This afternoon I am very pleased to be presenting at the Annual Conference of the Scottish Grocers’ Federation in Glasgow. The novelty of doing this F2F is slightly offset by the wisdom of doing so, not because of what I might say and the reaction I might get, but because….. well you know.
The invitation was to discuss in 10 minutes or less convenience stores and the Covid 19 pandemic. Where to start? The slideshow below is the presentation I eventually came up with and the text following is an accompanying summary to the slides.
In March 2020, the world changed in Scotland and for retailing. It is hard now to realise how rapidly it unfolded, but also of course how persistent it has been. There is an interesting extended timeline available produced by SPICe, just to remind you of some things that went on.
Retailing in a very short space of time was redefined and classified into essential and non-essential, with considerable consequences.
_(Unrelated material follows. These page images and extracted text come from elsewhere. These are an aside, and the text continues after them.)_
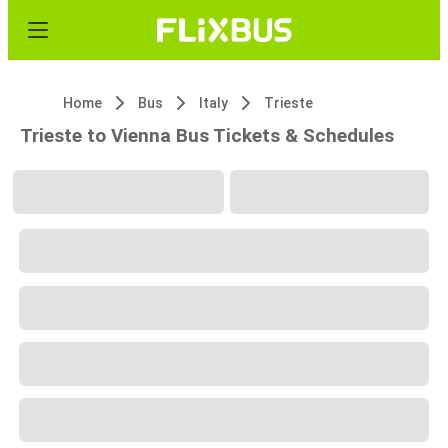
Home
Bus
Italy
Trieste
Trieste to Vienna Bus Tickets & Schedules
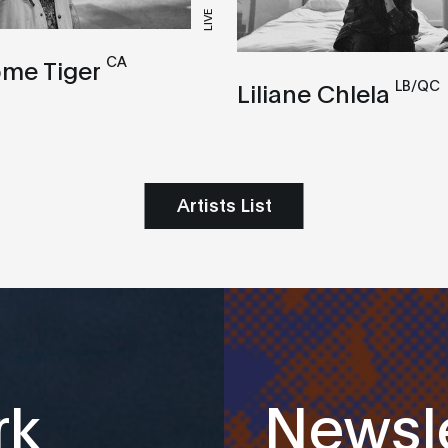
LIVE
CA
me Tiger
LB/QC
Liliane Chlela
Artists List
rk
Newsle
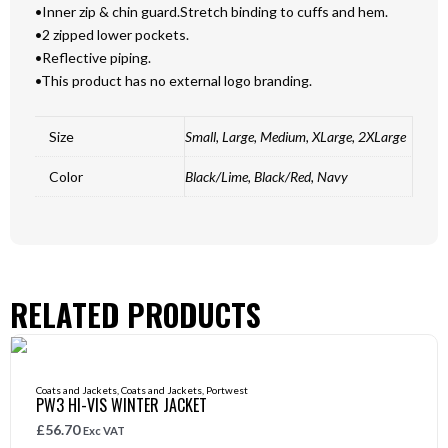
•Inner zip & chin guard.Stretch binding to cuffs and hem.
•2 zipped lower pockets.
•Reflective piping.
•This product has no external logo branding.
Size
Small, Large, Medium, XLarge, 2XLarge
Color
Black/Lime, Black/Red, Navy
RELATED PRODUCTS
Coats and Jackets
,
Coats and Jackets
,
Portwest
PW3 HI-VIS WINTER JACKET
£
56.70
Exc VAT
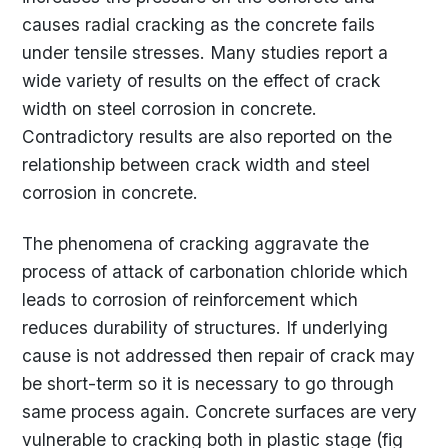
causes radial cracking as the concrete fails
under tensile stresses. Many studies report a
wide variety of results on the effect of crack
width on steel corrosion in concrete.
Contradictory results are also reported on the
relationship between crack width and steel
corrosion in concrete.
The phenomena of cracking aggravate the
process of attack of carbonation chloride which
leads to corrosion of reinforcement which
reduces durability of structures. If underlying
cause is not addressed then repair of crack may
be short-term so it is necessary to go through
same process again. Concrete surfaces are very
vulnerable to cracking both in plastic stage (fig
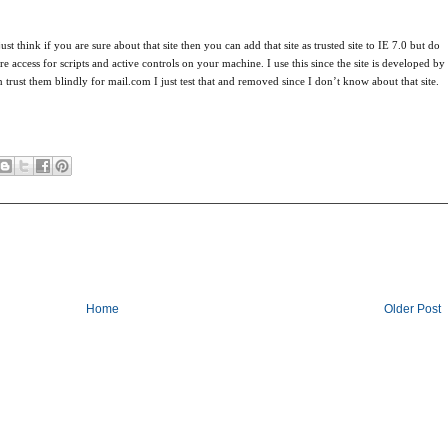
st think if you are sure about that site then you can add that site as trusted site to IE 7.0 but do
e access for scripts and active controls on your machine. I use this since the site is developed by
trust them blindly for mail.com I just test that and removed since I don’t know about that site.
Home
Older Post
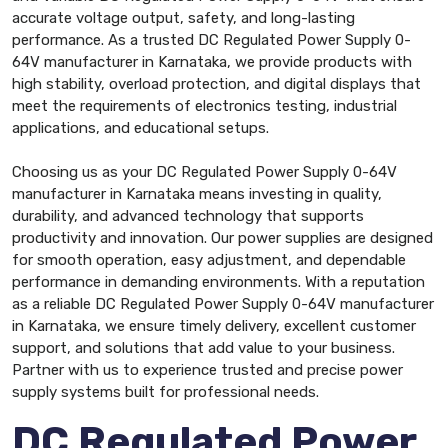
accurate voltage output, safety, and long-lasting
performance. As a trusted DC Regulated Power Supply 0-
64V manufacturer in Karnataka, we provide products with
high stability, overload protection, and digital displays that
meet the requirements of electronics testing, industrial
applications, and educational setups.
Choosing us as your DC Regulated Power Supply 0-64V
manufacturer in Karnataka means investing in quality,
durability, and advanced technology that supports
productivity and innovation. Our power supplies are designed
for smooth operation, easy adjustment, and dependable
performance in demanding environments. With a reputation
as a reliable DC Regulated Power Supply 0-64V manufacturer
in Karnataka, we ensure timely delivery, excellent customer
support, and solutions that add value to your business.
Partner with us to experience trusted and precise power
supply systems built for professional needs.
DC Regulated Power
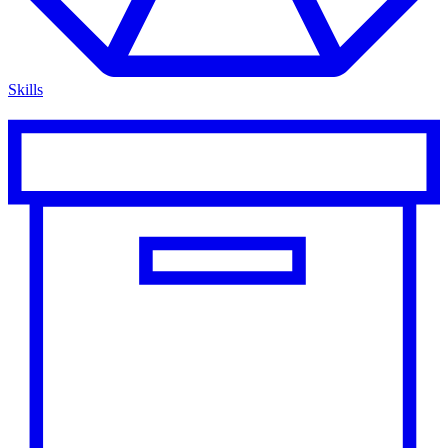
Skills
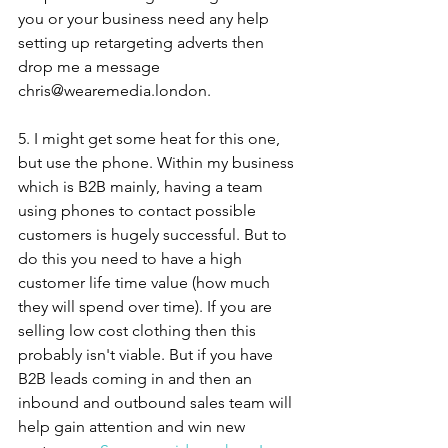
you or your business need any help 
setting up retargeting adverts then 
drop me a message 
chris@wearemedia.london.
5. I might get some heat for this one, 
but use the phone. Within my business 
which is B2B mainly, having a team 
using phones to contact possible 
customers is hugely successful. But to 
do this you need to have a high 
customer life time value (how much 
they will spend over time). If you are 
selling low cost clothing then this 
probably isn't viable. But if you have 
B2B leads coming in and then an 
inbound and outbound sales team will 
help gain attention and win new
Lockdowns became the norm with some initial panic buying but a longer-term focus on staying local and the extension of technology (for example online retailing but also contactless cards). For convenience stores they were at least essential, but they brought new patterns, challenges and costs, as well as returns.
The impacts can be divided into sales shifts and behavioural questions. “Hospitality” (in the broadest sense) sales switched to retail, digital sales rose dramatically and local businesses gained sales. Convenience stores saw sales increase, basket size grow and market share expand. This has dropped back a bit in 2021 but is still a positive story.
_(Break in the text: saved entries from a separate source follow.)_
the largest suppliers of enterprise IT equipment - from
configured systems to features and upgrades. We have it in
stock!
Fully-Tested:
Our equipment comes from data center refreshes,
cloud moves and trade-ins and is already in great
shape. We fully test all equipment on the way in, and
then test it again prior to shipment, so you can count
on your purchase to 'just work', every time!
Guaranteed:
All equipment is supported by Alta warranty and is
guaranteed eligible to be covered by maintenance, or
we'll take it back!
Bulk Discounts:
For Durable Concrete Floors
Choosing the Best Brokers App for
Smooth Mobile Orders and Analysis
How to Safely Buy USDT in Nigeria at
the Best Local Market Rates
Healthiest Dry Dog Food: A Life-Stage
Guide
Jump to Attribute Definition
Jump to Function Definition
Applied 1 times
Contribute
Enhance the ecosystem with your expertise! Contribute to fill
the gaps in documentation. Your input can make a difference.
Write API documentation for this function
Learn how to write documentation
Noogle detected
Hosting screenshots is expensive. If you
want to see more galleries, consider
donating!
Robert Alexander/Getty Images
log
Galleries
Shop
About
Behaviourally, the pandemic made many consumers (and others) focus on what was important to them and their communities. There has been great questioning of how systems are structured and why, and who benefits (and who does not) leading to issues over sustainability and equity. Convenience stores are at the heart of this, serving many communities, including some of those hardest hit by the pandemic.
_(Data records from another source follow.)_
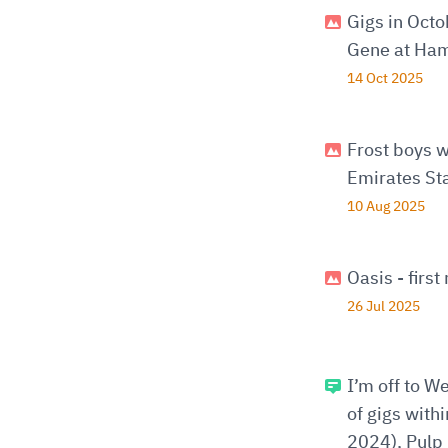
Gigs in Oct
Gene at Ham
14 Oct 2025
Frost boys w
Emirates St
10 Aug 2025
Oasis - firs
26 Jul 2025
I’m off to W
of gigs with
2024), Pulp 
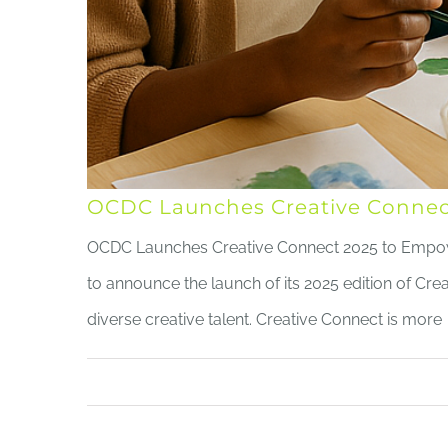
OCDC Launches Creative Connect
OCDC Launches Creative Connect 2025 to Empow
to announce the launch of its 2025 edition of C
diverse creative talent. Creative Connect is more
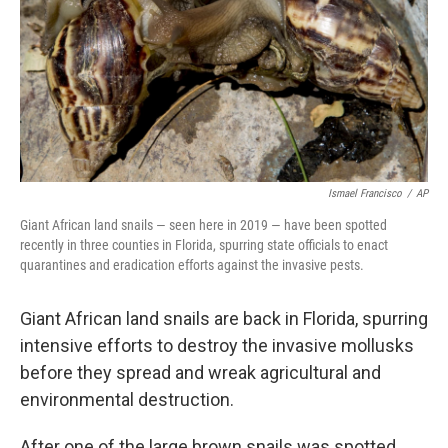
Ismael Francisco
/
AP
Giant African land snails — seen here in 2019 — have been spotted
recently in three counties in Florida, spurring state officials to enact
quarantines and eradication efforts against the invasive pests.
Giant African land snails are back in Florida, spurring
intensive efforts to destroy the invasive mollusks
before they spread and wreak agricultural and
environmental destruction.
After one of the large brown snails was spotted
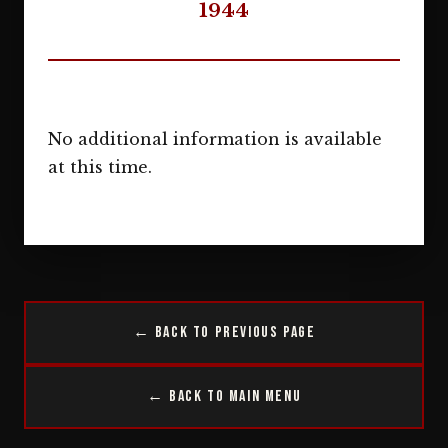
1944
No additional information is available
at this time.
← Back to Previous Page
← Back to Main Menu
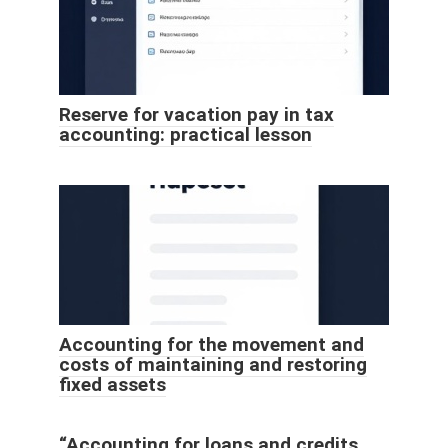
Reserve for vacation pay in tax
accounting: practical lesson
Accounting for the movement and
costs of maintaining and restoring
fixed assets
“Accounting for loans and credits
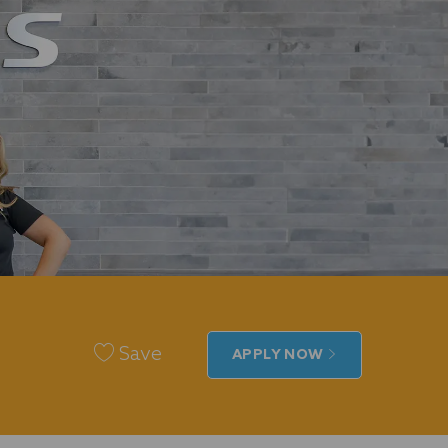
Save
APPLY NOW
We are now though, albeit in a bumpy fashion, beginning to live with the virus. Physical shopping has grown, reducing the online peak. Hospitality has opened up, and some travel. Larger retailers via larger stores have regained some market share. Previous patterns are re-establishing.
It is also the case though that new patterns are emerging, albeit all of these have very distinct demographic impacts. Working from home has become a bigger thing. Digital embeddedness has become more normal and where people live, work and move around is altering. For convenience stores as this unfolds there will be opportunities, but in some areas, challenges.
So, what are my reflections? Convenience stores did a great job, well. They provided a vital support network for many individuals and communities. More people realised what convenience stores are all about and can deliver, in person and increasingly digitally. In all of this, the vital importance of ‘local’ has become ever more recognised and supported, with businesses and consumers reacting very positively.
As the First Minister said in March 2020, this is ‘the biggest challenge of our lifetimes’. In meeting that challenge convenience stores play a vital role in delivering for people, places and the planet. They can serve the needs of all communities and people in Scotland. To do so we need to build on the recent progress and develop a system that ensures we are stronger and more locally resilient for the future, to the benefit of the local communities.